Oireachtas Joint and Select Committees
Thursday, 26 May 2022
Joint Oireachtas Committee on the Implementation of the Good Friday Agreement
Architects of the Good Friday Agreement: Mr. Tim O'Connor
Mr. Tim O'Connor:
Very much so. It is a point that I have been making out. I am just praising Senator McGreehan because it is a point that I have been making out in conversations. I was in London a couple of weeks ago at a meeting and I was just making that very point that this was a big deal. This is the will of the people. This is a referendum. Big changes were made formally that we cannot actually pull back, and we made them. As I said, Articles 2 and 3 were a fundamental doctrinal change by the South. It changed our Constitution. Senator McGreehan is just after articulating that. When I hear people today saying that they have moved on and do not support the Good Friday Agreement, I say this is a formal sovereign will of the people. That was a very important point the Senator made that I appreciated.

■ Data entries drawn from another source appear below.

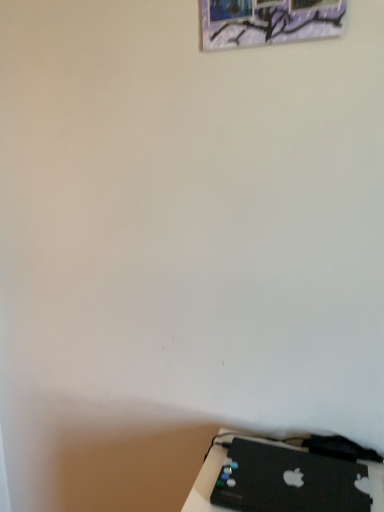
Question: Could you tell me if metallic silver picture frame at upper center is turned towards black matte laptop at lower right?

Choices:
 (A) yes
 (B) no

Answer: (B)

Question: Is metallic silver picture frame at upper center not within black matte laptop at lower right?

Choices:
 (A) no
 (B) yes

Answer: (B)

Question: Does metallic silver picture frame at upper center have a greater height compared to black matte laptop at lower right?

Choices:
 (A) yes
 (B) no

Answer: (A)

Question: Does metallic silver picture frame at upper center have a smaller size compared to black matte laptop at lower right?

Choices:
 (A) yes
 (B) no

Answer: (B)

Question: From a real-world perspective, is metallic silver picture frame at upper center positioned over black matte laptop at lower right based on gravity?

Choices:
 (A) no
 (B) yes

Answer: (B)

Question: From the image's perspective, does metallic silver picture frame at upper center appear higher than black matte laptop at lower right?

Choices:
 (A) yes
 (B) no

Answer: (A)

Question: Is metallic silver picture frame at upper center surrounded by black matte laptop at lower right?

Choices:
 (A) no
 (B) yes

Answer: (A)

Question: Considering the relative positions of black matte laptop at lower right and metallic silver picture frame at upper center in the image provided, is black matte laptop at lower right to the left of metallic silver picture frame at upper center from the viewer's perspective?

Choices:
 (A) no
 (B) yes

Answer: (A)

Question: Is the surface of black matte laptop at lower right in direct contact with metallic silver picture frame at upper center?

Choices:
 (A) no
 (B) yes

Answer: (A)

Question: From the image's perspective, is black matte laptop at lower right located beneath metallic silver picture frame at upper center?

Choices:
 (A) yes
 (B) no

Answer: (A)

Question: From a real-world perspective, is black matte laptop at lower right positioned under metallic silver picture frame at upper center based on gravity?

Choices:
 (A) yes
 (B) no

Answer: (A)

Question: Can you confirm if black matte laptop at lower right is bigger than metallic silver picture frame at upper center?

Choices:
 (A) yes
 (B) no

Answer: (B)

Question: Is black matte laptop at lower right wider or thinner than metallic silver picture frame at upper center?

Choices:
 (A) wide
 (B) thin

Answer: (A)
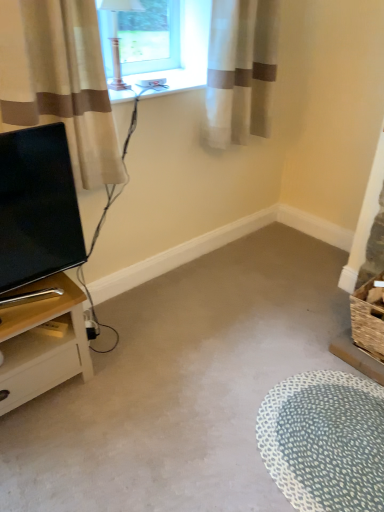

The maturity question is a more difficult one. There are checks and balances built into the architecture of the Good Friday Agreement on a basis that those are the safeguards that are given to both sides in a conflicted, contested situation. Safeguards have to be given to both sides in terms of how implementation is going to proceed. A safeguard is ultimately a protection, but also, therefore, a safeguard ultimately also potentially becomes a veto. I am not sure how you can construct a fundamental safeguard without it also becoming a veto. It is built into the architecture we have. If I am speaking as a citizen and an optimist, I would always hope and believe that a way can be found to work through the issues, whatever they are, and a way can be found with the institutions.
This goes back to why Brexit has been such an issue. Our ambassador in London, Adrian O’Neill, came up with a concept of a disturbance in the force, which is a Star Wars reference. Brexit has been a huge disturbance in the positive force of the Good Friday Agreement. It has brought back into play the whole question of the sovereignty of Northern Ireland and if it is British or Irish. All of those questions are back in play when we had kind of calmed them down and put them into a very careful, delicate space. We put a ribbon on them, as it were, and just left them there, and it was fine then. Everybody could get on then. Now, however, Brexit has come along and has torn all that up. The debate is back on.